_Page excerpt_.
● ● ● ●

For reason of playing the harlot with foreign gods and goddesses (As exhibited in the Ten Commandments, they lived in denial of Yahweh’s hierarchical authority over them.), the Lord divorced Himself from the Northern Kingdom of Israel (i.e., the Assyrian invasion and captivity in 722 B.C., Jeremiah 3:6-11). He scattered the nation throughout the ancient world.[xliii] Like her northern sister, Judah’s pursuit of “relationships” with other pagan gods and goddesses also necessitated her eviction from the land. The Babylonians carried her into captivity circa 586 B.C. The primal cause for evicting both Israel and Judah from the Promised Land was that both sister-kingdoms played the harlot with foreign gods. Openly and unashamedly, they committed adultery with sacred prostitutes of both sexes before their Husband-Jehovah. They did not understand the hierarchy, the authority, or the fidelity required in their relationship to the Lord (Exodus 20:3). In the Old Testament the Lord showed His people that He was not tolerant of an “open marriage” with them!
But the breakdown of the spiritual relationship between the Lord and His people also impacted the social structure and stability of the ancient Israel. Through Isaiah the prophet, the Lord described the state of affairs: “As for my people, children are their oppressors, and women rule over them. O my people, they which lead thee cause thee to err, and destroy the way of thy paths” (Isaiah 3:12, KJV). Hypothetically, Israel and Judah were two kingdoms under Jehovah. But in their idolism, the two sister-nations denied God’s authority by creating their own gods and goddesses as they broke God’s Law. As a result, the nation’s social stability, as Isaiah communicated, lay in shambles.

● ● ● ●

_Provided records_.
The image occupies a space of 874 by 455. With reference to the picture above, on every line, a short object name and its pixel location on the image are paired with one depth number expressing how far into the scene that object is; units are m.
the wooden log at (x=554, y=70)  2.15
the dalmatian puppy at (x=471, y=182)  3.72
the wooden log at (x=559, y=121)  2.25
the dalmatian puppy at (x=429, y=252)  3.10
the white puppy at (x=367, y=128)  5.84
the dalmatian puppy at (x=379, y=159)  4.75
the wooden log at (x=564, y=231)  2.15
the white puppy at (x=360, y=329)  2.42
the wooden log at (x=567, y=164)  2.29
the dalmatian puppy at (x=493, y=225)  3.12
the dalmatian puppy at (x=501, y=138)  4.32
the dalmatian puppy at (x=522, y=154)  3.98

● ● ● ●

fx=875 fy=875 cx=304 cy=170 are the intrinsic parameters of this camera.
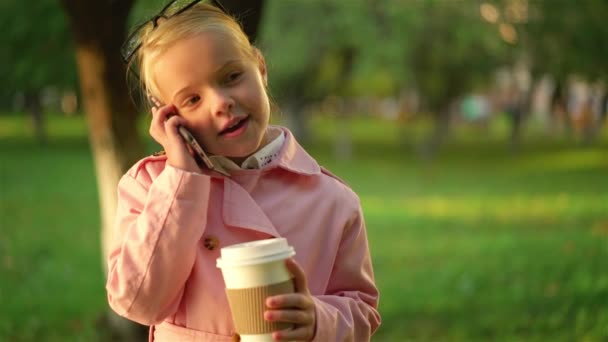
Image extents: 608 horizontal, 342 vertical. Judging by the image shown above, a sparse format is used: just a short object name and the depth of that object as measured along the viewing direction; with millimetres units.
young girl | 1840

● ● ● ●

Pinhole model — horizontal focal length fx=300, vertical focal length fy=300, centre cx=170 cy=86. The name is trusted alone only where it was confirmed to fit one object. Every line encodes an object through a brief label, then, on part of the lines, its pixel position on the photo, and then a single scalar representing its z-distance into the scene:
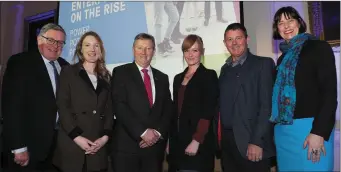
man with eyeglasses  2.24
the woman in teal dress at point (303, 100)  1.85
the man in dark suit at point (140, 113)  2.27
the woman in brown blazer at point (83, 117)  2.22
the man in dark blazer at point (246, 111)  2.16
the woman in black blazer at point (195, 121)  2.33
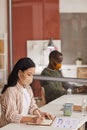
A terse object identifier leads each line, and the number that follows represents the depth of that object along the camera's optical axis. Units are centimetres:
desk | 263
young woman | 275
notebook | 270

● ● ● ●

_To do_. From the passage above on Israel and Judah, quote the part that begins with the words "But the breakdown" and ends with "lay in shambles.".

_Task response_.
But the breakdown of the spiritual relationship between the Lord and His people also impacted the social structure and stability of the ancient Israel. Through Isaiah the prophet, the Lord described the state of affairs: “As for my people, children are their oppressors, and women rule over them. O my people, they which lead thee cause thee to err, and destroy the way of thy paths” (Isaiah 3:12, KJV). Hypothetically, Israel and Judah were two kingdoms under Jehovah. But in their idolism, the two sister-nations denied God’s authority by creating their own gods and goddesses as they broke God’s Law. As a result, the nation’s social stability, as Isaiah communicated, lay in shambles.